> Task details
Your task is to transcribe all of the records exactly and leave out the pictures.

Items from a dataset
************
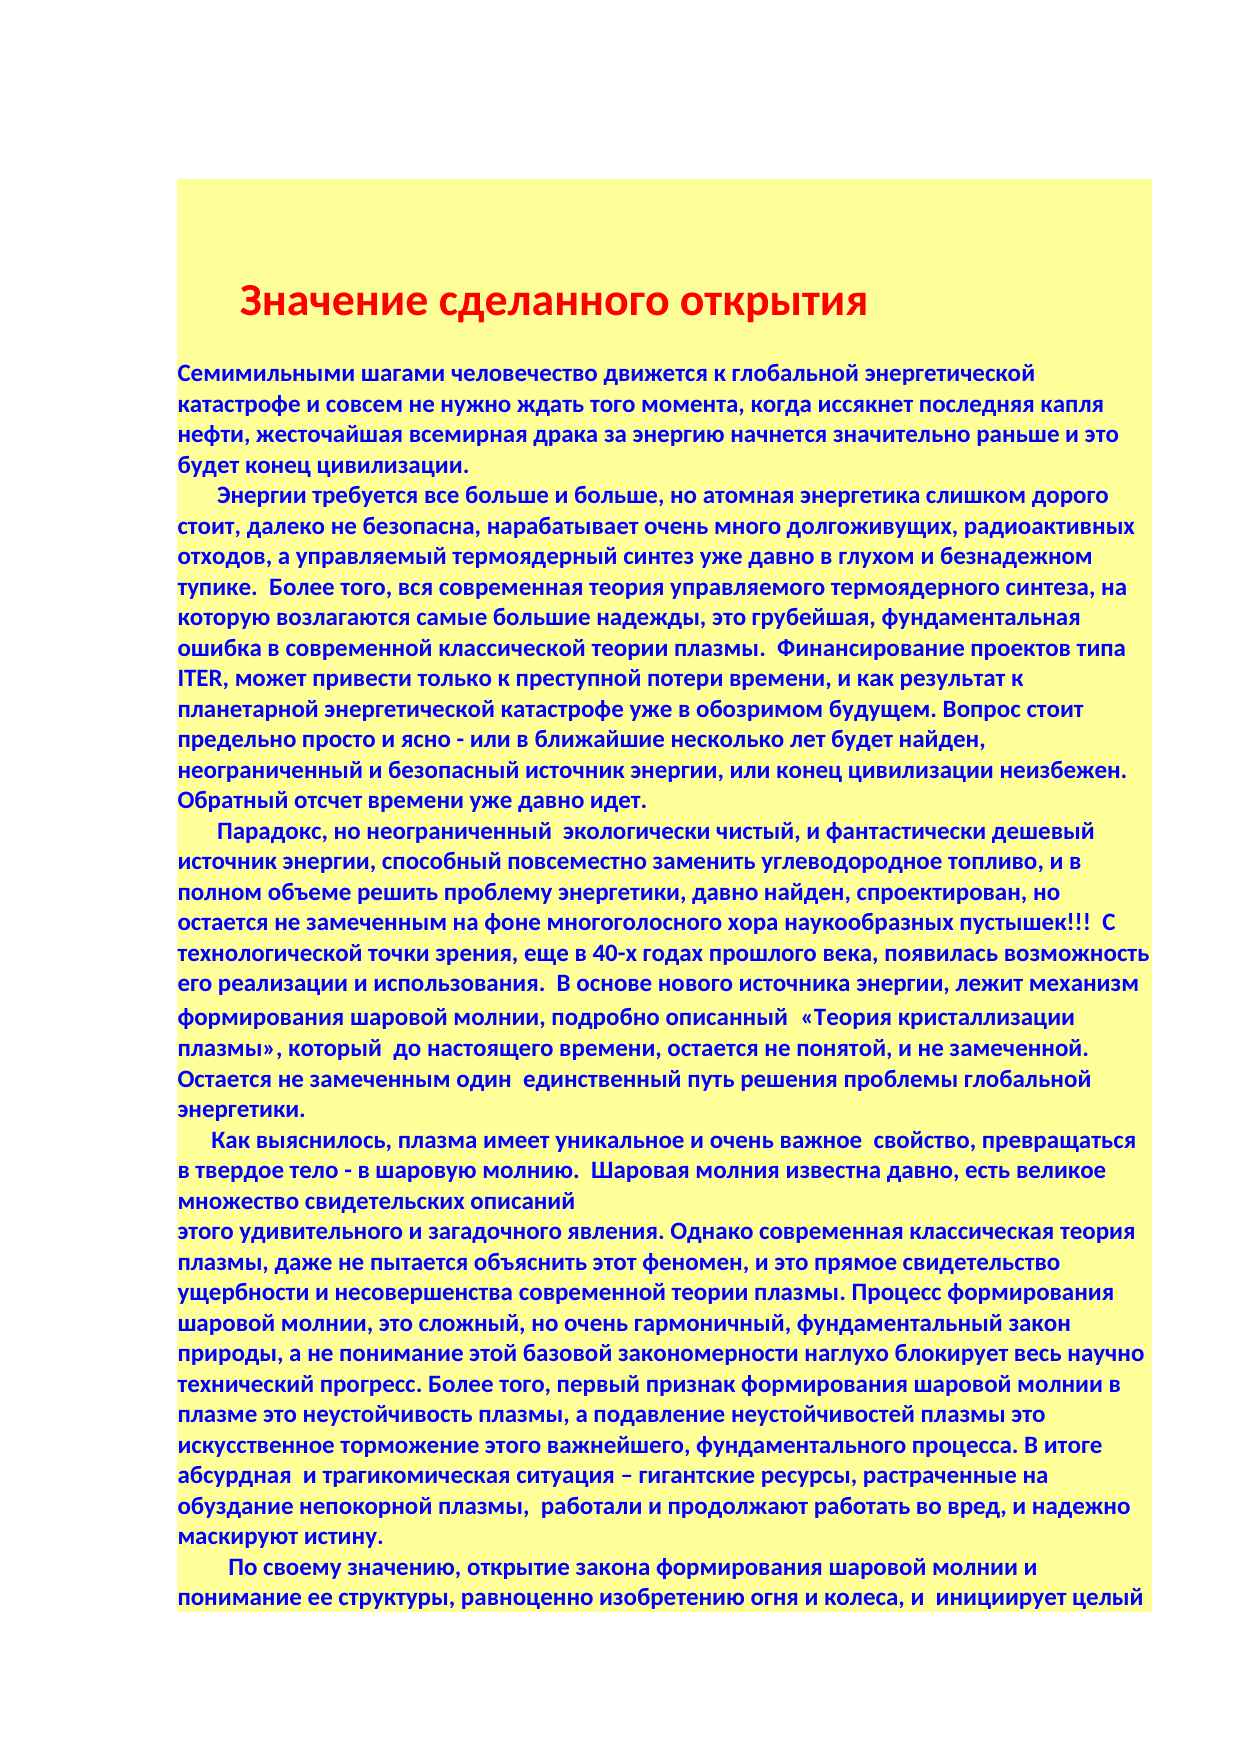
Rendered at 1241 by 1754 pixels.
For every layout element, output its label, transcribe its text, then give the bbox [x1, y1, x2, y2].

text Энергии требуется все больше и больше, но атомная энергетика слишком дорого стоит, далеко не безопасна, нарабатывает очень много долгоживущих, радиоактивных отходов, а управляемый термоядерный синтез уже давно в глухом и безнадежном тупике. Более того, вся современная теория управляемого термоядерного синтеза, на которую возлагаются самые большие надежды, это грубейшая, фундаментальная ошибка в современной классической теории плазмы. Финансирование проектов типа ITER, может привести только к преступной потери времени, и как результат к планетарной энергетической катастрофе уже в обозримом будущем. Вопрос стоит предельно просто и ясно - или в ближайшие несколько лет будет найден, неограниченный и безопасный источник энергии, или конец цивилизации неизбежен. Обратный отсчет времени уже давно идет. [177, 479, 1152, 815]
text Парадокс, но неограниченный экологически чистый, и фантастически дешевый источник энергии, способный повсеместно заменить углеводородное топливо, и в полном объеме решить проблему энергетики, давно найден, спроектирован, но остается не замеченным на фоне многоголосного хора наукообразных пустышек!!! C технологической точки зрения, еще в 40-х годах прошлого века, появилась возможность его реализации и использования. В основе нового источника энергии, лежит механизм формирования шаровой молнии, подробно описанный «Теория кристаллизации плазмы», который до настоящего времени, остается не понятой, и не замеченной. Остается не замеченным один единственный путь решения проблемы глобальной энергетики. Как выяснилось, плазма имеет уникальное и очень важное свойство, превращаться в твердое тело - в шаровую молнию. Шаровая молния известна давно, есть великое множество свидетельских описаний [177, 815, 1152, 1215]
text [177, 1551, 1152, 1612]
text этого удивительного и загадочного явления. Однако современная классическая теория плазмы, даже не пытается объяснить этот феномен, и это прямое свидетельство ущербности и несовершенства современной теории плазмы. Процесс формирования шаровой молнии, это сложный, но очень гармоничный, фундаментальный закон природы, а не понимание этой базовой закономерности наглухо блокирует весь научно технический прогресс. Более того, первый признак формирования шаровой молнии в плазме это неустойчивость плазмы, а подавление неустойчивостей плазмы это искусственное торможение этого важнейшего, фундаментального процесса. В итоге абсурдная и трагикомическая ситуация – гигантские ресурсы, растраченные на обуздание непокорной плазмы, работали и продолжают работать во вред, и надежно маскируют истину. [177, 1215, 1152, 1551]
text Значение сделанного открытия [177, 271, 1152, 327]
text Семимильными шагами человечество движется к глобальной энергетической катастрофе и совсем не нужно ждать того момента, когда иссякнет последняя капля нефти, жесточайшая всемирная драка за энергию начнется значительно раньше и это будет конец цивилизации. [177, 357, 1152, 479]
************
> Solved exercise
Rendered at 1241 by 1754 pixels.
For every layout element, output its label, transcribe its text, then give the bbox [x1, y1, x2, y2].

text Энергии требуется все больше и больше, но атомная энергетика слишком дорого стоит, далеко не безопасна, нарабатывает очень много долгоживущих, радиоактивных отходов, а управляемый термоядерный синтез уже давно в глухом и безнадежном тупике. Более того, вся современная теория управляемого термоядерного синтеза, на которую возлагаются самые большие надежды, это грубейшая, фундаментальная ошибка в современной классической теории плазмы. Финансирование проектов типа ITER, может привести только к преступной потери времени, и как результат к планетарной энергетической катастрофе уже в обозримом будущем. Вопрос стоит предельно просто и ясно - или в ближайшие несколько лет будет найден, неограниченный и безопасный источник энергии, или конец цивилизации неизбежен. Обратный отсчет времени уже давно идет. [177, 479, 1152, 815]
text Парадокс, но неограниченный экологически чистый, и фантастически дешевый источник энергии, способный повсеместно заменить углеводородное топливо, и в полном объеме решить проблему энергетики, давно найден, спроектирован, но остается не замеченным на фоне многоголосного хора наукообразных пустышек!!! C технологической точки зрения, еще в 40-х годах прошлого века, появилась возможность его реализации и использования. В основе нового источника энергии, лежит механизм формирования шаровой молнии, подробно описанный «Теория кристаллизации плазмы», который до настоящего времени, остается не понятой, и не замеченной. Остается не замеченным один единственный путь решения проблемы глобальной энергетики. Как выяснилось, плазма имеет уникальное и очень важное свойство, превращаться в твердое тело - в шаровую молнию. Шаровая молния известна давно, есть великое множество свидетельских описаний [177, 815, 1152, 1215]
text [177, 1551, 1152, 1612]
text этого удивительного и загадочного явления. Однако современная классическая теория плазмы, даже не пытается объяснить этот феномен, и это прямое свидетельство ущербности и несовершенства современной теории плазмы. Процесс формирования шаровой молнии, это сложный, но очень гармоничный, фундаментальный закон природы, а не понимание этой базовой закономерности наглухо блокирует весь научно технический прогресс. Более того, первый признак формирования шаровой молнии в плазме это неустойчивость плазмы, а подавление неустойчивостей плазмы это искусственное торможение этого важнейшего, фундаментального процесса. В итоге абсурдная и трагикомическая ситуация – гигантские ресурсы, растраченные на обуздание непокорной плазмы, работали и продолжают работать во вред, и надежно маскируют истину. [177, 1215, 1152, 1551]
text Значение сделанного открытия [177, 271, 1152, 327]
text Семимильными шагами человечество движется к глобальной энергетической катастрофе и совсем не нужно ждать того момента, когда иссякнет последняя капля нефти, жесточайшая всемирная драка за энергию начнется значительно раньше и это будет конец цивилизации. [177, 357, 1152, 479]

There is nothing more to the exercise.